Extract below:

Happy Worldwide Breastfeeding Week!
This year the celebration took place from August 1 to August 7, and had the following objectives:
1. To draw attention to the importance of Peer Support in helping mothers to establish and sustain breastfeeding.
2. To inform people of the highly effective benefits of Peer Counselling, and unite efforts to expand peer counselling programmes.
3. To encourage breastfeeding supporters, regardless of thei r educat ional background, to step forward and be trained to support mothers and babies.
4. To identify local community support contacts for breastfeeding mothers, that women can go to for help and support after giving birth.
5. To call on governments and maternity facilities globally to actively implement the Ten Steps, in particular Step 10, to improve duration and rates of exclusive breastfeeding.
In honor of the global conversation about breastfeeding, Fearless Formula Feeder’s Suzanne Barston started the “I Support You” movement with Jamie Lynne Grumet of I Am Not The Babysitter and Mama By The Bay, Kim Simon:
You, at the La Leche League meeting. You, in the lactation consultant’s office, perfecting your newborn’s latch. You, in the Nordstrom’s dressing room, nursing quietly on the couch. You, at your older son’s baseball game, nursing openly in the bleachers. You, who have cried rivers of tears over your feeding choices, and you, who chose without fear.

End of Extract.

• [Exercises]
- A) According to the Worldwide Breastfeeding Week post, on what dates did this year's celebration take place?
- B) Name every person the Worldwide Breastfeeding Week post credits with starting the "I Support You" movement.
- C) Continue the Worldwide Breastfeeding Week post from where it stops.

Exercise data below:

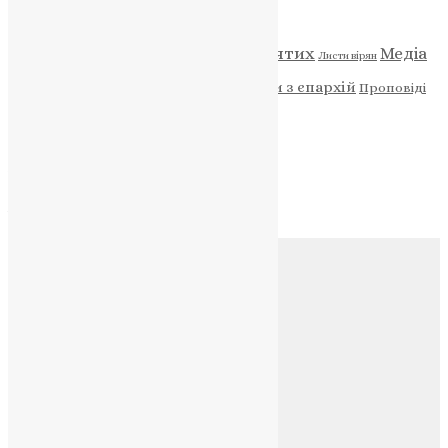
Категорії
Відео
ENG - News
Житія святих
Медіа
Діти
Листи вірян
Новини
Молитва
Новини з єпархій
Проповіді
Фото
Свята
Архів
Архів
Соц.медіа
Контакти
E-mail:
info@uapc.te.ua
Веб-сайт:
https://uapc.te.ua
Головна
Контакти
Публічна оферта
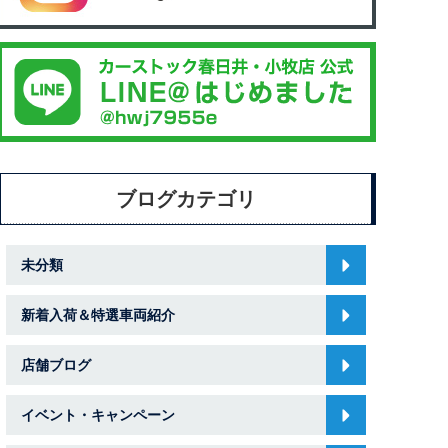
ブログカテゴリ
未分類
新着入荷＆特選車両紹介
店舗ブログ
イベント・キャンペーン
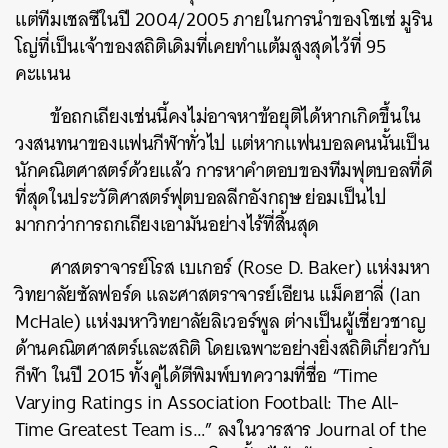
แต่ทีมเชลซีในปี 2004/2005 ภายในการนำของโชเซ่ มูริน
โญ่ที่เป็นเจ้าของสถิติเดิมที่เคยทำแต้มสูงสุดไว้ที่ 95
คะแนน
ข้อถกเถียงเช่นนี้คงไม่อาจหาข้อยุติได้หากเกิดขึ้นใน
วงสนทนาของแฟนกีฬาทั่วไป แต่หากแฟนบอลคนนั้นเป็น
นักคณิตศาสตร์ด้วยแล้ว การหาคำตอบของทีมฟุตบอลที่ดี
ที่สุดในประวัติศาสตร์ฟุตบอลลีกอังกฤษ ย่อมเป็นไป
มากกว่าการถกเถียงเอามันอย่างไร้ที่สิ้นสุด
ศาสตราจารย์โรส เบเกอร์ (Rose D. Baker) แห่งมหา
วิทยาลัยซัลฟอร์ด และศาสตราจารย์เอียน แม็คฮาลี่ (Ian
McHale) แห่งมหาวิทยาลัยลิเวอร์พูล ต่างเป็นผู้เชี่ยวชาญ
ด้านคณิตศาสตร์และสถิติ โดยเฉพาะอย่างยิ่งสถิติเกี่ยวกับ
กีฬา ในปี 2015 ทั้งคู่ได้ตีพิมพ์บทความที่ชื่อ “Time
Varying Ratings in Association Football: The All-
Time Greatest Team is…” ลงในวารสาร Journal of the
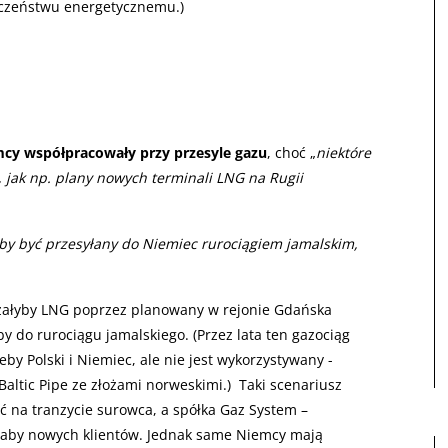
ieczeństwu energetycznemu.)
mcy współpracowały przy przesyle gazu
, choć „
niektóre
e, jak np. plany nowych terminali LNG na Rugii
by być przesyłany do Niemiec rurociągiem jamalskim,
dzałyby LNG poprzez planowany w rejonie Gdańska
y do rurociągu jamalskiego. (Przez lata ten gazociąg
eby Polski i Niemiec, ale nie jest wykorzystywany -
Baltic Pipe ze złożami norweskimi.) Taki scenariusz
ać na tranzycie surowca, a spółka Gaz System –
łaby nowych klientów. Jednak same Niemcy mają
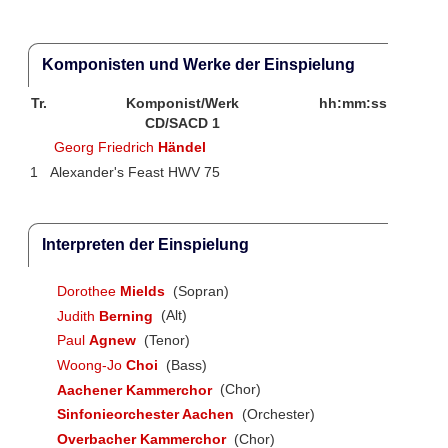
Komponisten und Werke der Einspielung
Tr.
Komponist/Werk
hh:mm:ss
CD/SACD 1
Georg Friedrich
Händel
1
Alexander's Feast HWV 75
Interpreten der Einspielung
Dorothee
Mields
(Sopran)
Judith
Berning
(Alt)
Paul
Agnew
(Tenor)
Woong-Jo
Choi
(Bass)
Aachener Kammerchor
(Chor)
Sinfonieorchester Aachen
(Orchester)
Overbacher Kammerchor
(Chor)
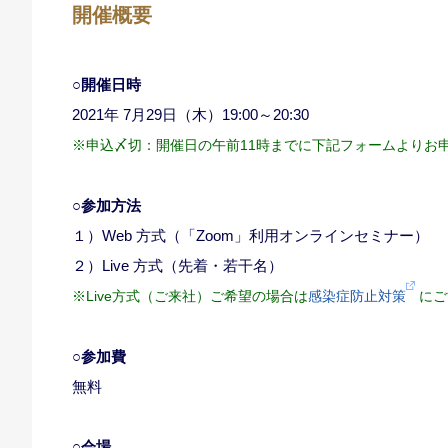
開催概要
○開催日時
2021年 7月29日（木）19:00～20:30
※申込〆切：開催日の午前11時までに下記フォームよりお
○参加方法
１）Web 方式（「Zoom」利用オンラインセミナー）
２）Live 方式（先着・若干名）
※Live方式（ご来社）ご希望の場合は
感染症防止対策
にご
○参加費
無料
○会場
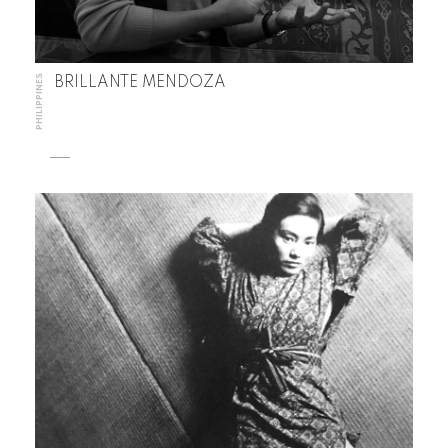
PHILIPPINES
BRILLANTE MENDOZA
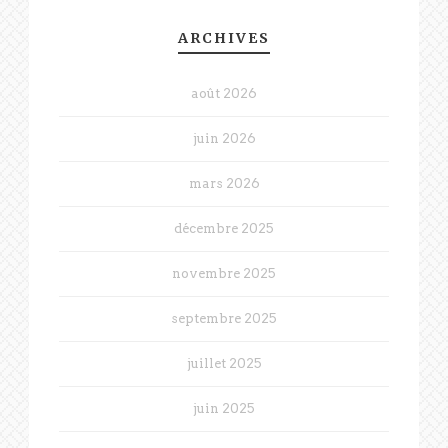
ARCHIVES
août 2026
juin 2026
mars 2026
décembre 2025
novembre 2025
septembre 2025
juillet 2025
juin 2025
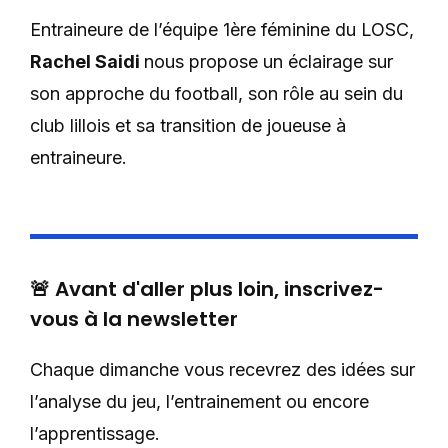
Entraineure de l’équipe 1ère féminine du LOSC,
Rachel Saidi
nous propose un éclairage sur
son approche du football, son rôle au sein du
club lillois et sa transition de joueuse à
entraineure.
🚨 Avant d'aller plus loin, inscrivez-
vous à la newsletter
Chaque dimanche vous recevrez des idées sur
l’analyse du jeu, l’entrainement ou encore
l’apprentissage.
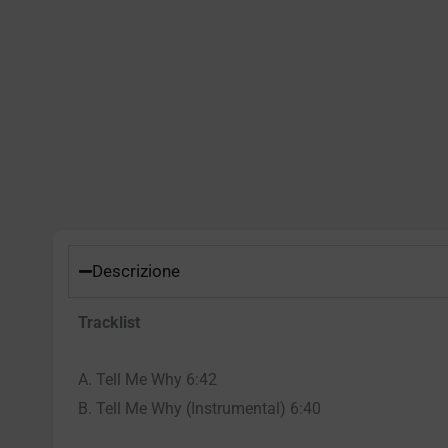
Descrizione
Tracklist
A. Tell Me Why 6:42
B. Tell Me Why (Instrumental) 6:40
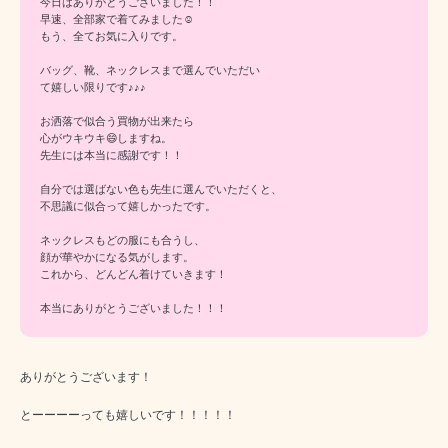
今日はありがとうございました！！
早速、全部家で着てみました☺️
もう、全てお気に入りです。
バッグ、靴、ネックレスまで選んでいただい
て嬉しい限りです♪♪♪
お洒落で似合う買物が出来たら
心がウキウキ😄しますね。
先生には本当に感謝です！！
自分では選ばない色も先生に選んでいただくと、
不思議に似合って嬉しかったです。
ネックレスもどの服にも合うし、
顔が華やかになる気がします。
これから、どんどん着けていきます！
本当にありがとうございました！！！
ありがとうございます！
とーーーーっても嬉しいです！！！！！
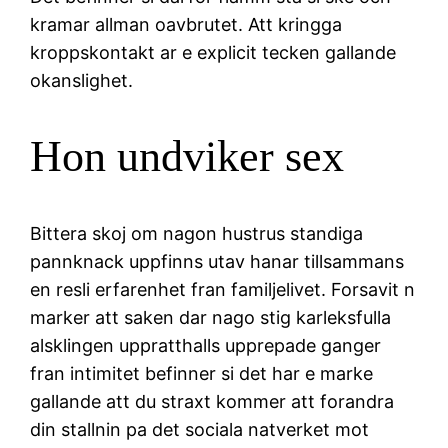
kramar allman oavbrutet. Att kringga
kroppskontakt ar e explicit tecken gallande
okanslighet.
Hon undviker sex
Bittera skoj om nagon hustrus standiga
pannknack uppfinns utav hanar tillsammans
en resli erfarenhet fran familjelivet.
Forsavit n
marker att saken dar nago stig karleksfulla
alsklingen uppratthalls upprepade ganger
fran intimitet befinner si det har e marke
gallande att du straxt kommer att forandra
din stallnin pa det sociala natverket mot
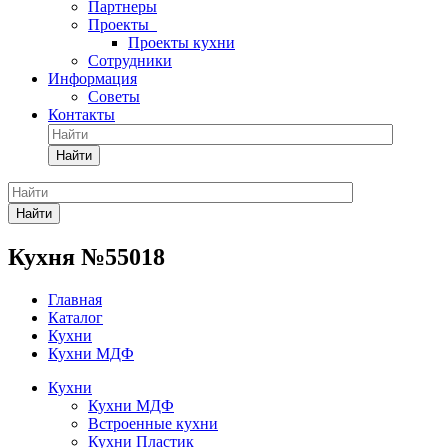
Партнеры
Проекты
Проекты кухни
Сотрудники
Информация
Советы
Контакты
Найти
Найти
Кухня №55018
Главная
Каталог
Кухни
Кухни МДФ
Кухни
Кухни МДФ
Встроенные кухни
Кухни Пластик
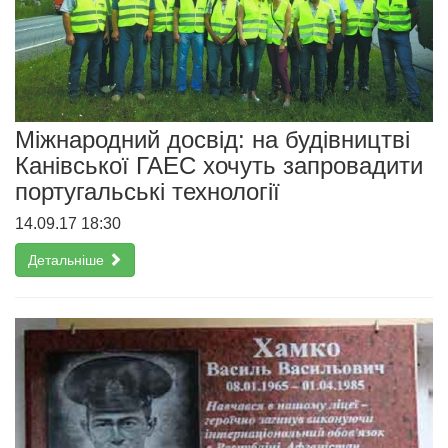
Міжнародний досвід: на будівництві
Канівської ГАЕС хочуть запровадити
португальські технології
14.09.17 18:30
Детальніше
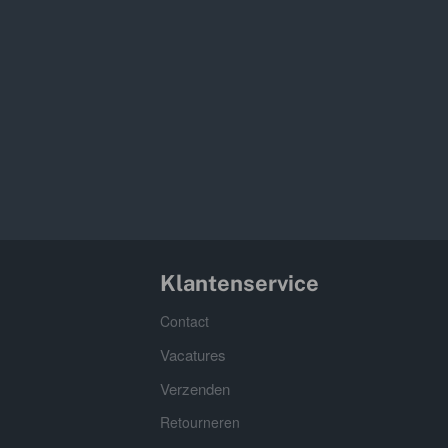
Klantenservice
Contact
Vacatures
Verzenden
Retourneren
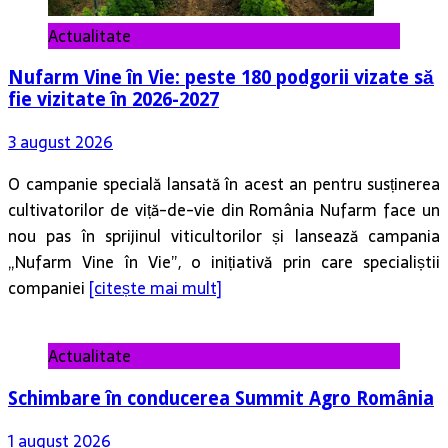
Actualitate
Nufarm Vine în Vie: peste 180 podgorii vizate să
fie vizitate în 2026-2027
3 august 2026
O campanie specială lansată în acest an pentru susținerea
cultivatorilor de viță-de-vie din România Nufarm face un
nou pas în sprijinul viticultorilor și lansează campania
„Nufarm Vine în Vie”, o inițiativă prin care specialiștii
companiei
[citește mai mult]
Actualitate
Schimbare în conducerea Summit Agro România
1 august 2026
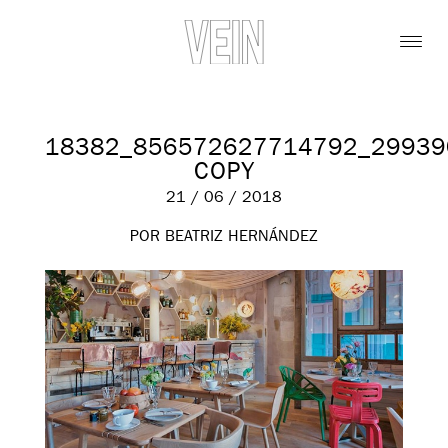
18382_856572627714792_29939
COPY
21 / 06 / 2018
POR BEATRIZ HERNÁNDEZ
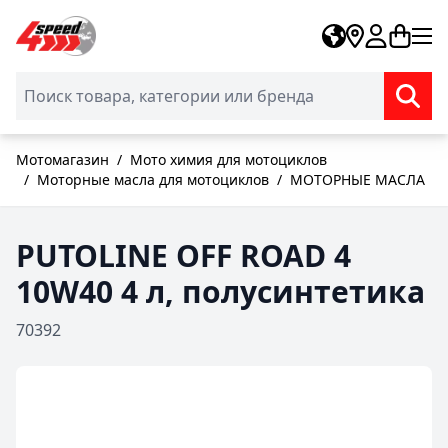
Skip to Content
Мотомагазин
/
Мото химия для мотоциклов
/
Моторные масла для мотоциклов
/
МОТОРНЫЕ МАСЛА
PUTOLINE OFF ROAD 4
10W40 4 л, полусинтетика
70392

End of Exercise data.

• [Response list]
- A) From August 1 to August 7.

- B) Suzanne Barston, Jamie Lynne Grumet and Kim Simon.

- C)
I support you.
You, in your hospital gown, asking the nurses for formula. You, shaking a bottle with one arm while your baby snuggles close in the other. You, who have researched the healthiest, most tummy-friendly formulas. You, who pump and mix and combo-feed. You, who have cried rivers of tears over your feeding choices, and you, who chose without fear.
I support you.
You, with your partner, as you feed the baby that you are hoping to adopt. You, who had a mastectomy and are locking eyes with new life. You, who chose your mental health, or your physical health, or your freedom, or your lack of freedom, so that you could feed your baby in a way that protected both of you. You, the Daddy who is finger-feeding your infant. You, the Mommy who lovingly pours formula into a G-Tube. You, at the NICU, pumping your breasts by the light of the machines that are keeping your baby alive. You, with the foster child who you are loving back to health. We see you. You are a part of this conversation too.
We support you.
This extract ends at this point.